Question About Implementation of Log Likelihood for a Zero-Inflated Beta Binomial Model in R

In my search for a solution to the issue I’ve been having with parallel computation when working with brms’ custom families functionality and some issues I encountered with the beta binomial model severely overpredicting the number of zeros in my analysis of women’s cabinet representation, I’ve been working on implementing native support for zero-inflated beta binomial regression in brms (also addresses issue #1243).

Following the instructions provided by @paul.buerkner in the custom families vignette, I’ve managed to get most of the required functions written up and my test case model converges and posterior predictive checks look good (or at least better than they did with the non-zero inflated beta binomial). However, I seem to have run into an issue as to how to properly specify the function for calculating the log likelihood.

In a custom family based on the vignette, it should be something like this

# Define a function to calculate the log likelihood----
log_lik_zero_inflated_beta_binomial <- function(i, prep) {
  mu <- brms::get_dpar(prep, "mu", i = i)
  phi <- brms::get_dpar(prep, "phi", i = i)
  zi <- brms::get_dpar(prep, "zi", i = i)
  trials <- prep$data$trials[i]
  y <- prep$data$Y[i]
  zero_inflated_beta_binomial_lpmf(y, trials, mu, phi, zi)

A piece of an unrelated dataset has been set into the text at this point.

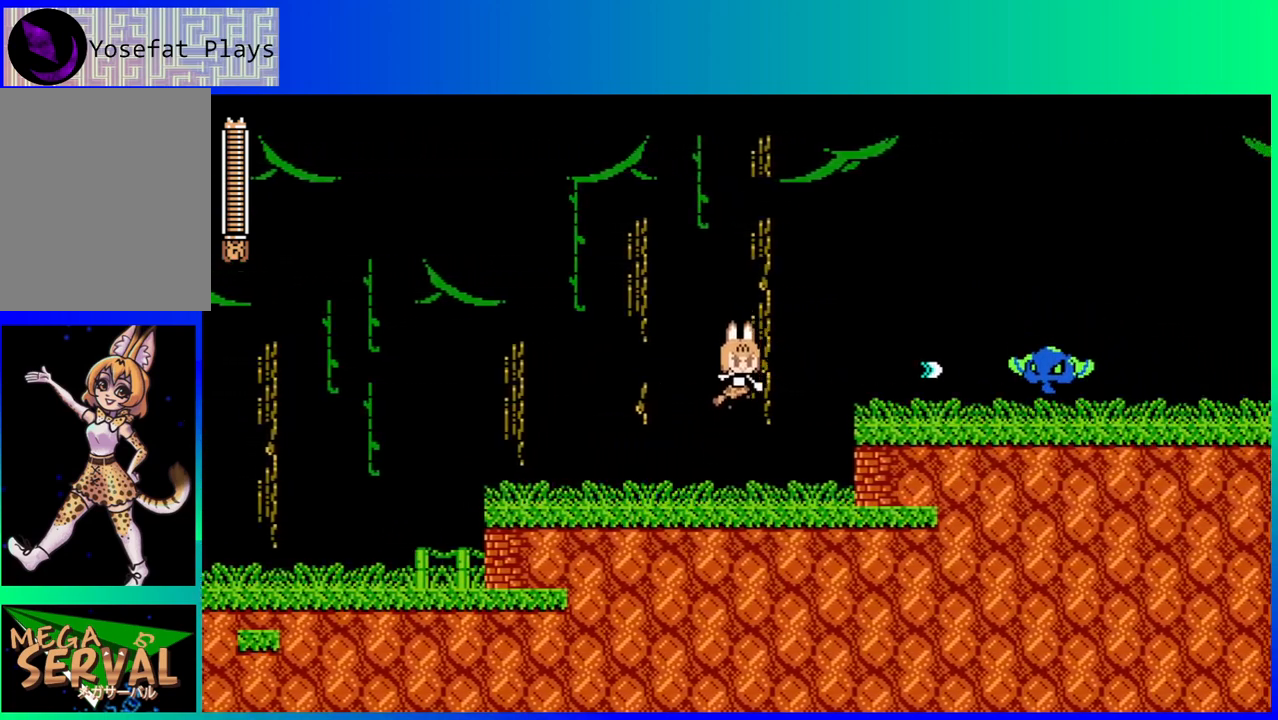
{"buttons": [], "left_stick": "center", "right_stick": "center", "events": [[317, "B", "down"], [400, "Y", "down"], [467, "B", "up"], [500, "Y", "up"]]}
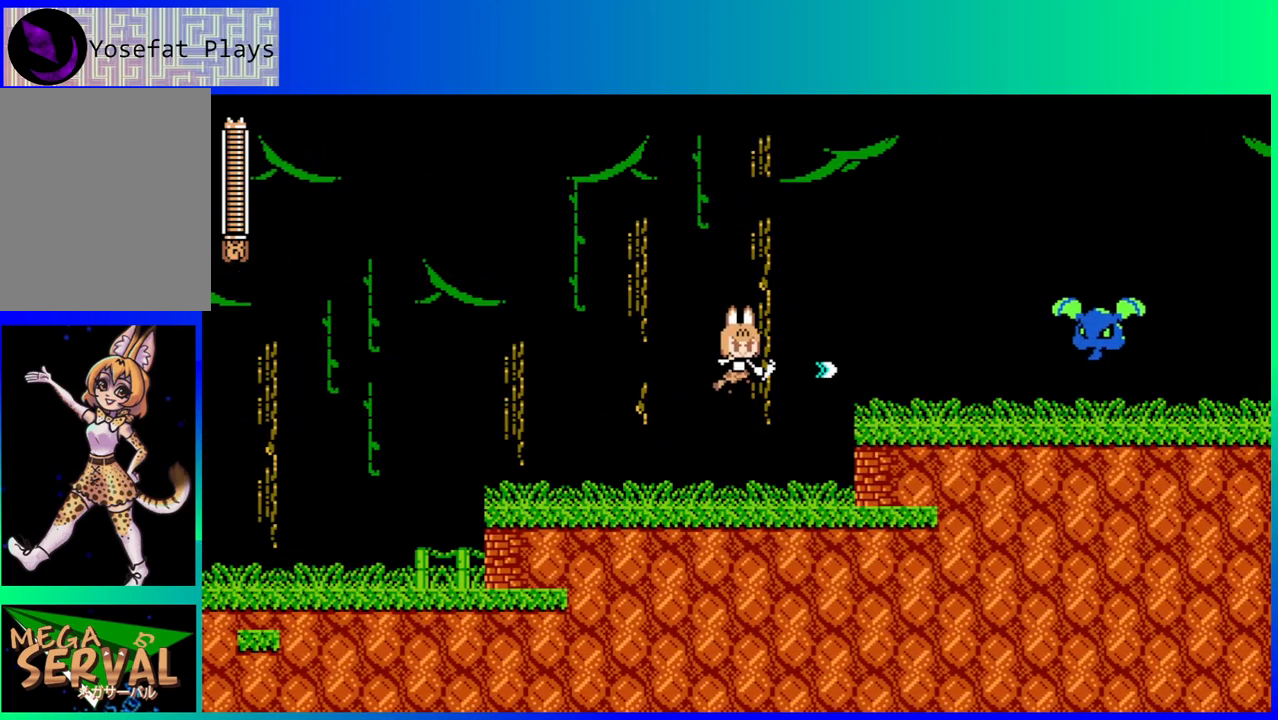
{"buttons": ["B"], "left_stick": "center", "right_stick": "center", "events": [[433, "B", "down"]]}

where zero_inflated_beta_binomial_lpmf is

"/* zero-inflated beta binomial log-PDF of a single response
* Args: 
*   y: the response value 
*   trials: number of trials of the binomial part
*   mu: location parameter of the beta binomial part
*   phi: dispersion parameter of the beta binomial part
*   zi: zero-inflation probability
* Returns:
*   a scalar to be added to the log posterior 
  real zero_inflated_beta_binomial_lpmf(
    int y, int trials, real mu, real phi, real zi
  ) {
    if (y == 0) { 
      return log_sum_exp(bernoulli_lpmf(1 | zi), 
                         bernoulli_lpmf(0 | zi) + 
                           beta_binomial_lpmf(0 | trials, mu * phi, (1 - mu) * phi));
    } else { 
      return bernoulli_lpmf(0 | zi) +
        beta_binomial_lpmf(y | trials, mu * phi, (1 - mu) * phi);

and needs to be loaded into R via expose_functions. For native support, however, that last line needs to be rewritten in R instead of Stan and I’m not quite sure what the best way to do that is and I’m hoping someone here might have a suggestion.

Attached is the code for both the version using custom_family and what I’ve written and tested of the functions required for native support.
06_ZI_Beta_Binomial_Family.R (7.6 KB)

1 Like

Not sure I understand the question: is the problem that you don’t know what the R counterparts for the relevant Stan functions is? If that’s the case then I can help: beta_binomial_lpmf should be available from brms, binomial_lpmf is available in base R via dbinom(..., log = TRUE), bernoulli is a special case of binomial. log_sum_exp is either available via brms (can’t check I am on phone), but if not, it is very short and an R version is easy to Google.

Does that answer your question?

Best of luck with the custom family!